I spoke with a man who said that Loving with Purpose helped him understand dating again after his wife passed away over a year ago. I wanted to share his words in case there was someone else reaching out for some guidance on dating after losing a loved one.
He told me about his recent dating experience; probably his first after being a married guy for over forty years. Now, at sixty-six years old, he has to begin again…and as anyone who dates knows, it’s tough out there.
He told me that he treated his date like a lady; a princess, in fact. Offering flowers at each enc0unter, taking her to the finest of restaurants, and giving her extra special attention throughout the ten or more dates. Sounds good so far, yes???
He has always been under the impression that treating someone kindly, with special attention shown to the details, meant that typically that same appreciation or treatment would be reflected back on him. Sounds right, right???
Unfortunately, there are many women unaccustomed to being treated so well. His kindness and attention were probably a bit overwhelming to the normal, every day gal on the dating scene. Most guys don’t go to so much effort, so quickly, to show a woman they care. Plus, this man just started dating after forty years of marriage! He wasn’t ready for the plunge.
Now he understands what he needed to do. He needed to take the dating process much slower; taking time to learn who she is and what she wanted out of the connection. You can’t say anything bad about what he did in the dating experience, except people aren’t used to so much special attention. We take a little longer to warm up, especially when dating. Sure, there are always exceptions to the rule, but we are talking norm here.

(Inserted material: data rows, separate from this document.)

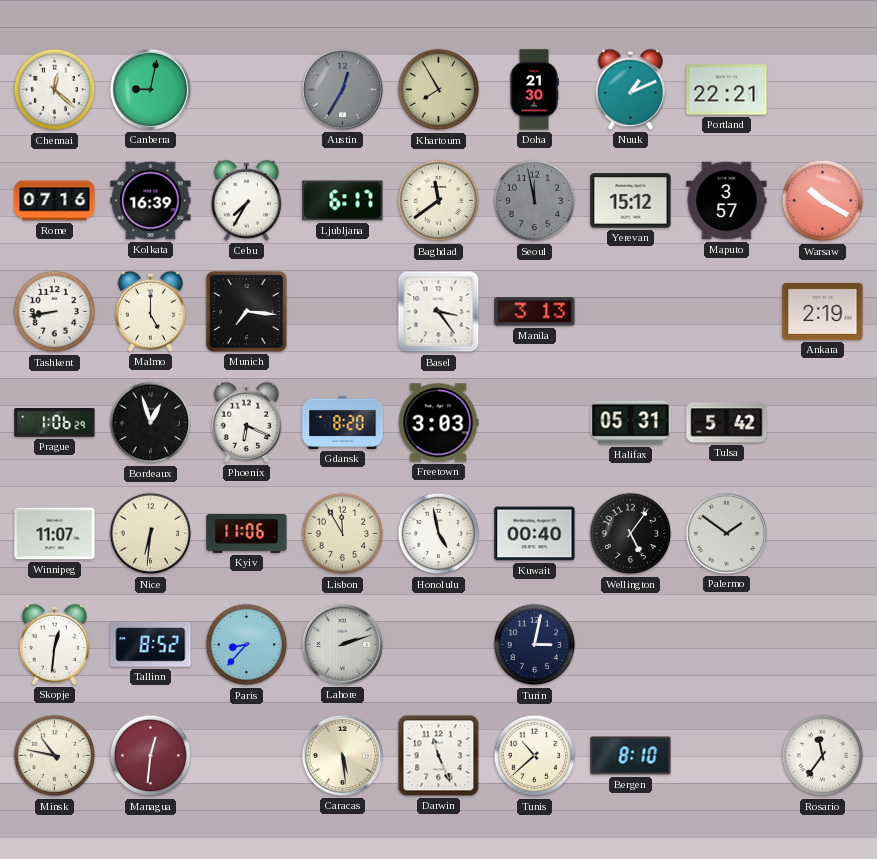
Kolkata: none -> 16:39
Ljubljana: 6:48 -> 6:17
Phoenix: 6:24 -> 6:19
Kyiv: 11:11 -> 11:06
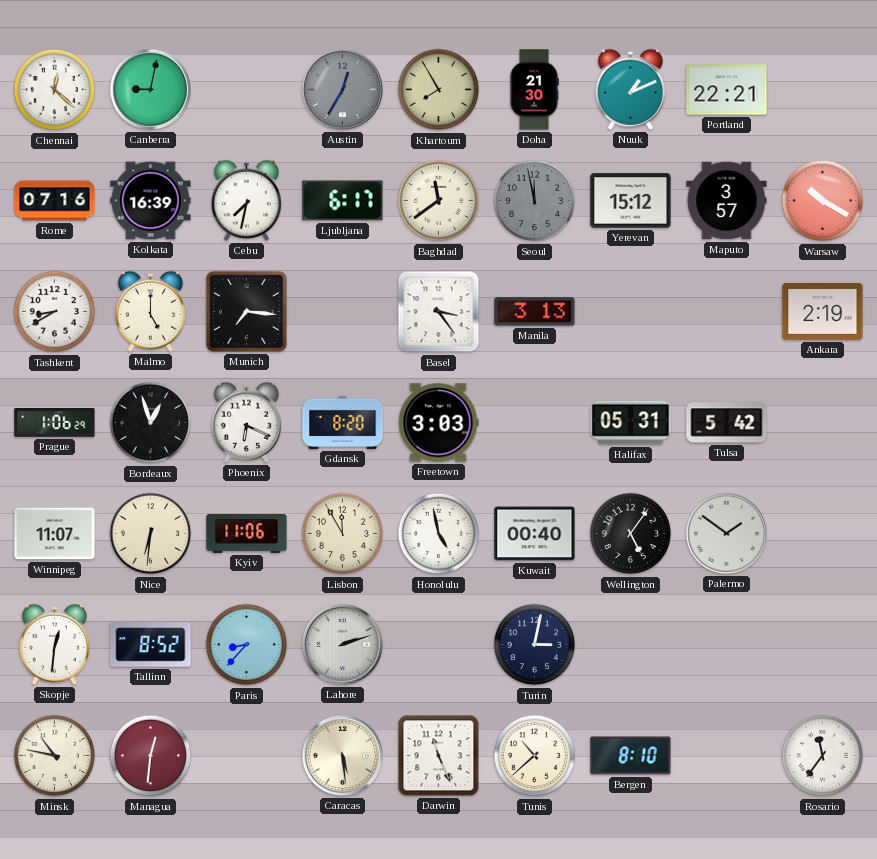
Cebu: 7:35 -> 7:32
Tashkent: 8:43 -> 8:40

Flowers on occasion are great, good food…always, but a little mystery as you move through the date will keep the flame lit while the two of you get to know each other.
His need of knowledge is one of the biggest reasons I wrote Loving with Purpose. I’ve been there, I know what dating has to offer, and I believe there is a better way than what I either did or accepted in the process.
We all have to start somewhere. Beginning with information makes the whole process go much smoother.
Before we talked, here’s the message he left for me. “Kim, I wanted to let you know that I’m reading the book you wrote. I’m just about a couple pages away from finishing it and I wanted to tell you how much I appreciate the book and your work. In reading some of the chapters, I just wish that I would have read this book several months ago instead of reading it now. In any event, I wanted to tell you how much I appreciate your work and the quality of writing you offered. I found the book interesting and insightful. Thank you very much for writing it and I appreciated reading it.”